This project focuses on predicting weekly sales in the Technology category using advanced time series analysis. The main goal is to uncover trends and seasonal patterns in sales data to create precise forecasting models. It employs a range of sophisticated techniques, including ARIMA (Autoregressive Integrated Moving Average) and Vector Autoregressive (VAR) models, to determine the most effective approach. The project extends its analysis by using regression with ARIMA errors to forecast sales in related categories like Office and Furniture, leveraging insights from Technology sales data. This comprehensive approach aims to provide valuable sales predictions for multiple product categories, potentially improving inventory management, resource allocation, and strategic planning in retail or e-commerce settings.
The dataset used in this project contains retail data of a global superstore for 4 years.. Source
Project.Rmd
: The main R Markdown file containing the code, analysis, and documentation.train.csv
: The dataset containing the sales data used for modeling.
- Data Cleaning: Removed missing values and inconsistencies from the dataset.
- Log Transformation: Applied a log transformation to stabilize the variance in the sales data.
- Time Series Plots: Visualized the sales data over time to identify potential trends and seasonal patterns.
- Autocorrelation Function (ACF) Plots: Analyzed the autocorrelation between observations at different time lags to detect seasonality.
- Unit Root Tests: Performed unit root tests (e.g., Augmented Dickey-Fuller, KPSS) to check for stationarity and applied differencing as needed.

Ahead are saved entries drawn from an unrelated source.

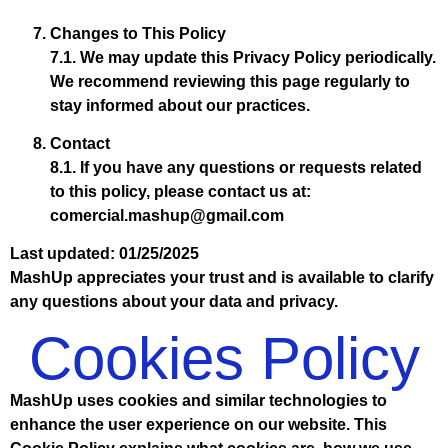
Changes to This Policy
7.1. We may update this Privacy Policy periodically.
We recommend reviewing this page regularly to
stay informed about our practices.
Contact
8.1. If you have any questions or requests related
to this policy, please contact us at:
comercial.mashup@gmail.com
Last updated: 01/25/2025
MashUp appreciates your trust and is available to clarify
any questions about your data and privacy.
Cookies Policy
MashUp uses cookies and similar technologies to
enhance the user experience on our website. This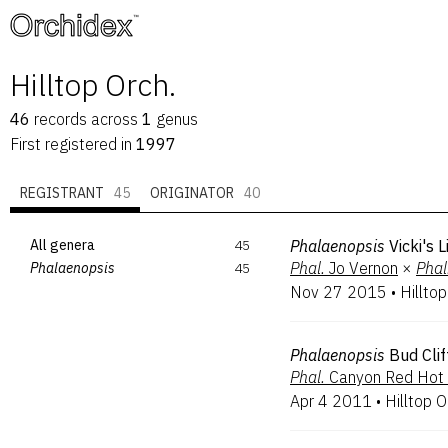
™
Hilltop Orch.
46
records
across
1
genus
First registered in
1997
REGISTRANT
45
ORIGINATOR
40
All genera
45
Phalaenopsis
Vicki's 
Phal.
Jo Vernon
×
Phal
Phalaenopsis
45
Nov 27 2015
•
Hilltop
Phalaenopsis
Bud Clif
Phal.
Canyon Red Hot
Apr 4 2011
•
Hilltop O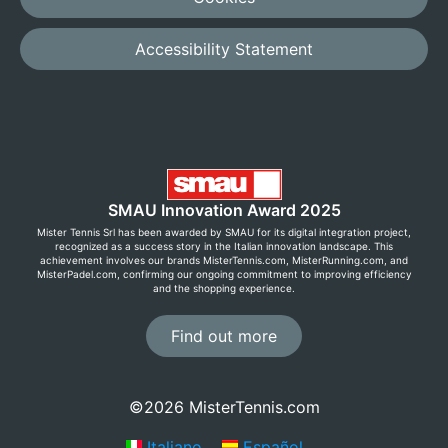
Accessibility Statement
SMAU Innovation Award 2025
Mister Tennis Srl has been awarded by SMAU for its digital integration project,
recognized as a success story in the Italian innovation landscape. This
achievement involves our brands MisterTennis.com, MisterRunning.com, and
MisterPadel.com, confirming our ongoing commitment to improving efficiency
and the shopping experience.
Find out more
©2026 MisterTennis.com
Italiano
Español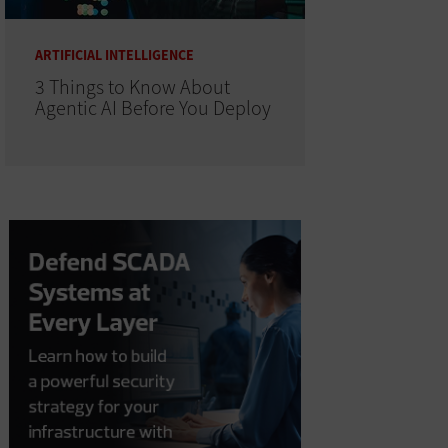
ARTIFICIAL INTELLIGENCE
3 Things to Know About
Agentic AI Before You Deploy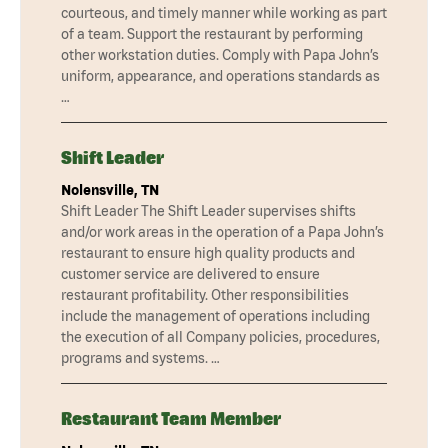
courteous, and timely manner while working as part
of a team. Support the restaurant by performing
other workstation duties. Comply with Papa John’s
uniform, appearance, and operations standards as
…
Shift Leader
Nolensville, TN
Shift Leader The Shift Leader supervises shifts
and/or work areas in the operation of a Papa John’s
restaurant to ensure high quality products and
customer service are delivered to ensure
restaurant profitability. Other responsibilities
include the management of operations including
the execution of all Company policies, procedures,
programs and systems. …
Restaurant Team Member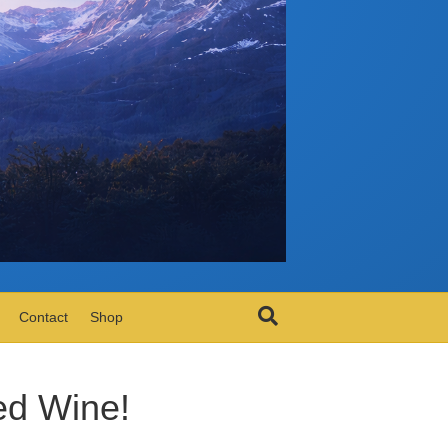
Contact
Shop
ed Wine!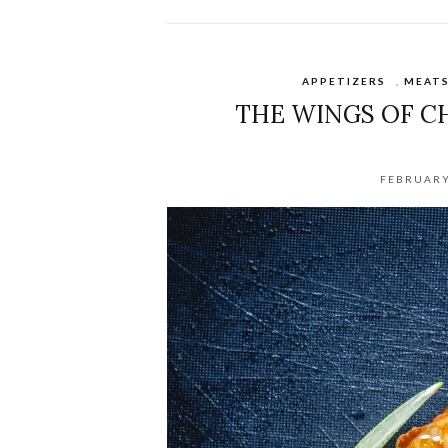
APPETIZERS
,
MEAT
THE WINGS OF C
FEBRUARY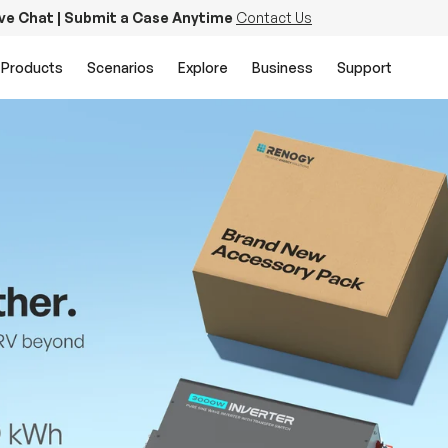
ive Chat | Submit a Case Anytime
Contact Us
Products
Scenarios
Explore
Business
Support
PowerStation 2000
Keep Life Running
Buy Now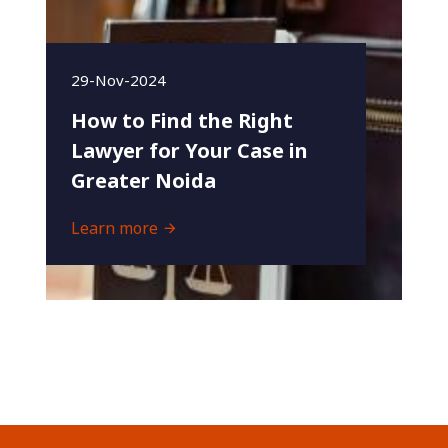
29-Nov-2024
How to Find the Right
Lawyer for Your Case in
Greater Noida
Learn more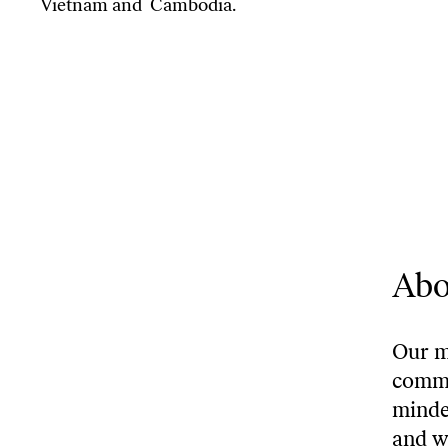
Vietnam and Cambodia.
Abo
Our mi
commu
minde
and w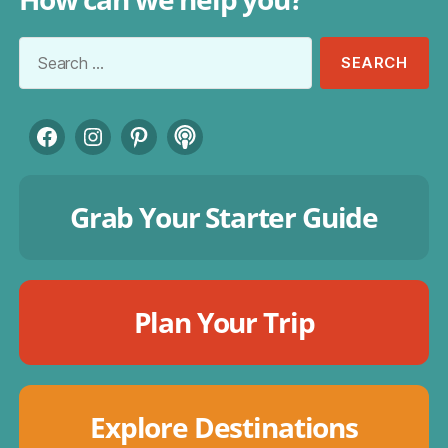
Search
for:
Facebook
Instagram
Pinterest
Podcast
Grab Your Starter Guide
Plan Your Trip
Explore Destinations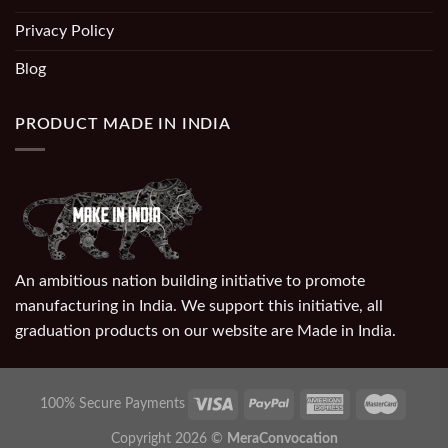
Privacy Policy
Blog
PRODUCT MADE IN INDIA
An ambitious nation building initiative to promote
manufacturing in India. We support this initiative, all
graduation products on our website are Made in India.
100% Secure Payments
Copyright 2026 ©
MeraConvocation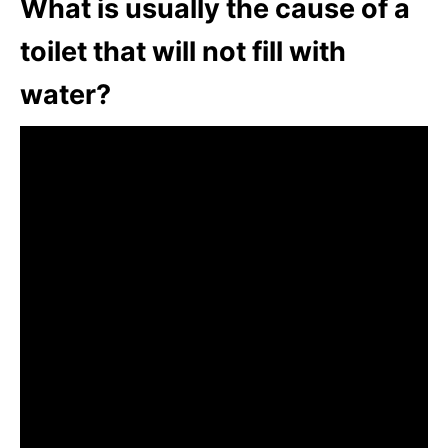
What is usually the cause of a
toilet that will not fill with
water?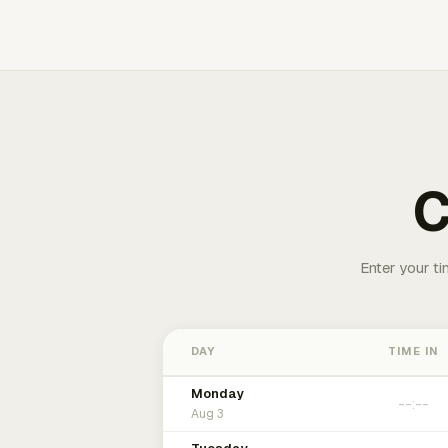
C
Enter your ti
DAY
TIME IN
Monday
Aug 3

- Seasonal Differencing: Applied seasonal differencing to capture and remove seasonal patterns in the data.
- Lag Features: Calculated lagged values of Technology sales using ccf (Cross Correlation function) to use as predictors for forecasting Office and Furniture sales.
- ARIMA Models: Built and evaluated multiple ARIMA models, including:
- ARIMA(0,1,1)(0,1,2)[52]
- ARIMA(1,1,1)(0,1,1)[52]
- ARIMA(1,1,2)(0,1,1)[52]
- ARIMA(2,1,2)(0,1,1)[52]
- ARIMA(0,1,1)(1,1,1)[52]
- Auto ARIMA: Utilized the
auto.arima
function to automatically select the best ARIMA model based on AIC (Akaike Information Criterion) and BIC (Bayesian Information Criterion). - Model Evaluation: Evaluated the performance of the models using various metrics, such as AIC, BIC, log-likelihood, sigma^2 (residual variance).
- Ljung-Box Test: Applied the Ljung-Box test to check for autocorrelation in the residuals.
- Backtesting: Performed backtesting to evaluate the models' forecasting performance on historical data using the metrics: MAE (Mean Absolute Error), RMSE (Root Mean Squared Error), MAPE (Mean Absolute Percentage Error), and Symmetric MAPE.
Performed Prewhitening to remove autocorrelations within the series to forecast the sales.
- Office Sales Forecasting: Forecasted Office sales using Technology sales regressed at lag 8.
- Furniture Sales Forecasting: Forecasted Furniture sales using Technology sales regressed at lag 5.
Estimated VAR models to capture the interdependencies between multiple time series, such as Technology, Office, and Furniture sales and evaluated the performance of the VAR models using Portmanteau Test.
To reproduce the analysis or use the forecasting models, follow these steps:
- Clone the repository or download the source code.
- Open the
Project.Rmd
file in RStudio or a compatible R environment. - Ensure that you have the required R packages installed (e.g., forecast, tseries, vars).
- Follow the instructions and code provided in the R Markdown file to preprocess the data, train the models, and generate forecasts.
- ARIMA(0,1,1)(1,1,1)[52] emerged as the best-performing model, balancing fit and complexity while providing accurate forecasts.
- The analysis highlighted the significance of seasonal patterns and trends in sales data. Regression with ARIMA errors showed that technology sales significantly impact office and furniture sales, particularly at specific lags.
- VAR model with 10 lags indicates that the residuals no longer exhibit significant autocorrelation, adequately capturing the dependencies in the data.